House debates

Monday, 20 August 2018

Bills

Treasury Laws Amendment (Financial Sector Regulation) Bill 2018; Second Reading

6:22 pm

Photo of Clare O'NeilClare O'Neil (Hotham, Australian Labor Party, Shadow Minister for Justice) Share this | Hansard source

We don't hear talk of socialism enough in this chamber, frankly. But that was what John Howard had to say. I would be interested to hear John Howard's views now, I really would, because I truly believe that there's not a person in this parliament who could now stand in the chamber and deny the need for this royal commission, because some of the things that have come out are putrid.

What frustrates me the most is not the errant example here and there of some wrongdoing of one particular person in one bank or institution; it is the copious examples we have seen where banks have sat down and made a business decision to rip off their customers. Can you imagine these banks sitting down and saying, 'We are actively going to decide to charge people for services they are not receiving'? It's been very distressing. We've seen a range of responses from people who work in these big institutions to some of the charges that have been laid at their feet. Some of them—'fair cop'—are apologetic, and I think they understand now that that was the wrong thing to do, that they are not licensed to commit what the royal commissioner seems to be suggesting is theft. But there are other people who are appearing before that royal commission who do not take that stance, who continue to sit in the dock and argue that they should be allowed to charge any customer anything because the customer somehow is deeming it to be acceptable by the fact that they have not changed banks or they have not changed super funds.

We know that, try as we might to get Australians to be interested in their financial affairs—and we do ask that of them, and we do want them to be in that situation—we can't rely on people to change banks because they're not getting good services. Every piece of evidence we have is that people are more likely to get a divorce, they're more likely to leave a marriage, than they are to switch banks. There are an extraordinary number of people who are still in the same bank they were in when they were a kid, when they were a teenager and they got their first jobs.

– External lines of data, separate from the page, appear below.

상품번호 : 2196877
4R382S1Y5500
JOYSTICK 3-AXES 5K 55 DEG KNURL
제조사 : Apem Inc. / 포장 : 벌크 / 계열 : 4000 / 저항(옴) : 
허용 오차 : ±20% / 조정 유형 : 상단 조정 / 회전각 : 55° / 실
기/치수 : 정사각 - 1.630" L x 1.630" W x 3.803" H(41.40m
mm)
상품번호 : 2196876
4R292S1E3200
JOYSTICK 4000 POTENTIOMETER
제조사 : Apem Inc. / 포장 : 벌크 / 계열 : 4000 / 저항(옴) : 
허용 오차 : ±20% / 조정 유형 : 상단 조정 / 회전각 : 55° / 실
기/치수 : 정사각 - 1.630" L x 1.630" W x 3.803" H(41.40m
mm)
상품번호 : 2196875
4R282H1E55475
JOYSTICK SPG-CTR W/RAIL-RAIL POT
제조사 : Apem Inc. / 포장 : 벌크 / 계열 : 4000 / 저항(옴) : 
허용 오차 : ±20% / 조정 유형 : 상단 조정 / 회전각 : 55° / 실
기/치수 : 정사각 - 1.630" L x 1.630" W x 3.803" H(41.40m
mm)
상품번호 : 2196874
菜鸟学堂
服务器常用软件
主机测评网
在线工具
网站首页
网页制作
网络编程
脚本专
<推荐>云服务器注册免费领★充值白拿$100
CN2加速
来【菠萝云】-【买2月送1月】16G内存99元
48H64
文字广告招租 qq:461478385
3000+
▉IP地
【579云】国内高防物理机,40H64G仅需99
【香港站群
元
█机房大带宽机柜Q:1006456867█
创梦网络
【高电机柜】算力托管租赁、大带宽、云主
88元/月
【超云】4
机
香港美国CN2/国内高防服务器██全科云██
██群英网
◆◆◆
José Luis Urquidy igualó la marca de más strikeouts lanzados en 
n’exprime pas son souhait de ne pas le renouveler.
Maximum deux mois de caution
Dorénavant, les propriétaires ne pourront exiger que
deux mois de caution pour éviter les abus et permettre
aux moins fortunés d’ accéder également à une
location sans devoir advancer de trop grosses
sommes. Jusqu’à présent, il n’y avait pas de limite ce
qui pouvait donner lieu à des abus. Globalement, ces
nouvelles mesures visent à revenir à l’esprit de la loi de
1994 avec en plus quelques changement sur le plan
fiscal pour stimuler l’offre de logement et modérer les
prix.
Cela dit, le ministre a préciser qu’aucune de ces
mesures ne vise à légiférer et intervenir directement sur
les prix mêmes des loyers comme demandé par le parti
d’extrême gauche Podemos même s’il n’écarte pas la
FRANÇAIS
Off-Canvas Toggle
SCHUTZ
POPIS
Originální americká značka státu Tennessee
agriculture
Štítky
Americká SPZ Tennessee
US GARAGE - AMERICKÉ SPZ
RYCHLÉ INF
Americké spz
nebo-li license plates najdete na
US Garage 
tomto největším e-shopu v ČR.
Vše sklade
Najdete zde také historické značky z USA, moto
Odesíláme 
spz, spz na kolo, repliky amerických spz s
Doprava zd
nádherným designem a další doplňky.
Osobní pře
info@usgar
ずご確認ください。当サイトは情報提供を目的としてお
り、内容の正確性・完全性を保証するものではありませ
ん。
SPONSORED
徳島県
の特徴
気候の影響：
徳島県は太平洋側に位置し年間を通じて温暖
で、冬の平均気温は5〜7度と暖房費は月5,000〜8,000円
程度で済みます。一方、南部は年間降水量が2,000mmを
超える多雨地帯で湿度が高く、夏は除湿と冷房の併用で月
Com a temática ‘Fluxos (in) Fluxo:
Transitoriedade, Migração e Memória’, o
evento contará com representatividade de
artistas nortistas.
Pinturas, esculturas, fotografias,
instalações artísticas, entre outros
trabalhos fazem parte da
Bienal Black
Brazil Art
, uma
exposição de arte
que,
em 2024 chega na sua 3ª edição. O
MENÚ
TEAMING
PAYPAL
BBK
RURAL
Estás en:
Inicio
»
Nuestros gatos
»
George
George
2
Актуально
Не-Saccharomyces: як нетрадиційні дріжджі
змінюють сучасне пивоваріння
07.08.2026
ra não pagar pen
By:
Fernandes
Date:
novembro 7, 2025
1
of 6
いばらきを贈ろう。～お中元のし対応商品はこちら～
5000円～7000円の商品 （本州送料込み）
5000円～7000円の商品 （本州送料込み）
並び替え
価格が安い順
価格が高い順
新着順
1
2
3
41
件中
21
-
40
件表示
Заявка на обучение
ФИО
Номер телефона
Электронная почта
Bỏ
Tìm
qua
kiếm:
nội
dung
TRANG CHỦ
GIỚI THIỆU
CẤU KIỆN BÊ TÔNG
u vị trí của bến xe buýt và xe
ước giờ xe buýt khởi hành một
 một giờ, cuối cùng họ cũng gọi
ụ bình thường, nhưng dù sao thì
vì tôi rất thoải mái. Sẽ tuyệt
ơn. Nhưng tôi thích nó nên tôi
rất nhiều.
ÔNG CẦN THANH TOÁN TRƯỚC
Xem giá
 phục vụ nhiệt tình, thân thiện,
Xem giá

So we are going to have to do a lot better to make sure that we have competition in this sector and that we are demanding and observing good conduct in this sector, because it's not just like any other service. It's not like a pizza delivery shop. The way that these big banks and institutions operate is pivotal to the stability of our financial system. I don't know about you, but I want us to survive the next financial crisis and the one after that and the one after that. What we have here is a once-in-a-generation opportunity to look right into the heart of these institutions and to look right in the heart of the regulators and ask whether this is good enough. I think the member for Chifley would probably agree with me—I think people on my side of politics would agree with me—that a lot of what we are seeing is not good enough.

What I do know is that there is only one side of politics that people can trust to actually deal with this problem, because what we have seen from the Liberals in five years of government is that just about every year there has been some step trying to create an improper regulatory environment for banks and financial services. I'll talk through them. They dismantled the FOFA reforms. Those reforms asked very little more of our financial services industry than that they act in the best interests of their customers—and that was a controversy on the other side of politics. Do you think there is a single person you could stop in the street and ask, 'Hey, do you think banks should be required to act in the best interests of their customers?' and they would say no? But we had a whole side of politics, a whole government, arguing that it was somehow above and beyond that we should require financial advisers to act in the best interests of their customers.